Sleep scattered. I opened my eyes—him hemming and hawing, not spitting it out. “Just say it.”
He stalled forever. “When Mochuan got back, he went up Pengge’s long stairs—three steps, one kowtow—all the way to the Deer King Temple.”
“…What! Why?” I jolted, nearly sitting up.
He pushed me down. “Said he spoke wrong, acted wrong—begged the Mountain Lord’s forgiveness.”
Those stairs—thousands of them. Three steps a bow, hundreds of knocks? He’d raged at the Mountain Lord before—why the grovel now?
Pissed and anxious, I asked, “How’s he doing?”
“Better than you.”
His face looked honest; I eased up a bit.
“When’s this fracture heal?” Wanting to see Mochuan hit a peak I’d never felt—wished I could sprout wings and fly to the temple now.
Lying in the snow all night, I’d sorted my whole damn life.
“Doc says ten days in hospital, then rest.

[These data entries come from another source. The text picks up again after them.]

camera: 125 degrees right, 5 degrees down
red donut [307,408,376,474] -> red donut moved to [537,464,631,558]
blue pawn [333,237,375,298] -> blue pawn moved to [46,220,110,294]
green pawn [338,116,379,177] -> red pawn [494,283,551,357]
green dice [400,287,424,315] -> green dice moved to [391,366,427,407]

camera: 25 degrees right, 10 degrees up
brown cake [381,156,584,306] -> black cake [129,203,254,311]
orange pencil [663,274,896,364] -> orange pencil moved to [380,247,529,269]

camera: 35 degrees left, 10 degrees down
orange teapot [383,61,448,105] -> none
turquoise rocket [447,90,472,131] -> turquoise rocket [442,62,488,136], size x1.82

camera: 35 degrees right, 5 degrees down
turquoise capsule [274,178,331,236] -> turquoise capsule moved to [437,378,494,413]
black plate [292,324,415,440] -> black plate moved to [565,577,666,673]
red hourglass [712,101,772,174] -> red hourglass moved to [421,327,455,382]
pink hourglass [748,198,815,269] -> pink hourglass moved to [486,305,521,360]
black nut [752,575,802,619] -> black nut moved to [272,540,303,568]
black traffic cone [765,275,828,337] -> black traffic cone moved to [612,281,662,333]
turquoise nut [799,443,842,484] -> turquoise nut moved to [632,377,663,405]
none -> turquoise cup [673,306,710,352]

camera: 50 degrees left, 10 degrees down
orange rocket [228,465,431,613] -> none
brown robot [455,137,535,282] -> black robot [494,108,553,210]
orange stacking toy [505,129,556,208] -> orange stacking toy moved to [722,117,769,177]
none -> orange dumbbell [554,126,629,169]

What’s the rush?”
“Yeah, real urgent,” I said, dead serious.
“Work stuff?” he pressed.
I locked eyes with him. “I’m rushing… to steal the Mountain Lord’s spouse.”
“…” Yan Chuwen’s face blanked.
“If this mess was the Mountain Lord’s wrath, It failed to kill me once—won’t get me later either.” Weakest tone, hardest words. “Its wife, its kid—one day, they’re all mine.”
He snapped back, sucking in a breath, hands clapping over his ears. “Auto-deleting the last minute—pretend I heard nothing.”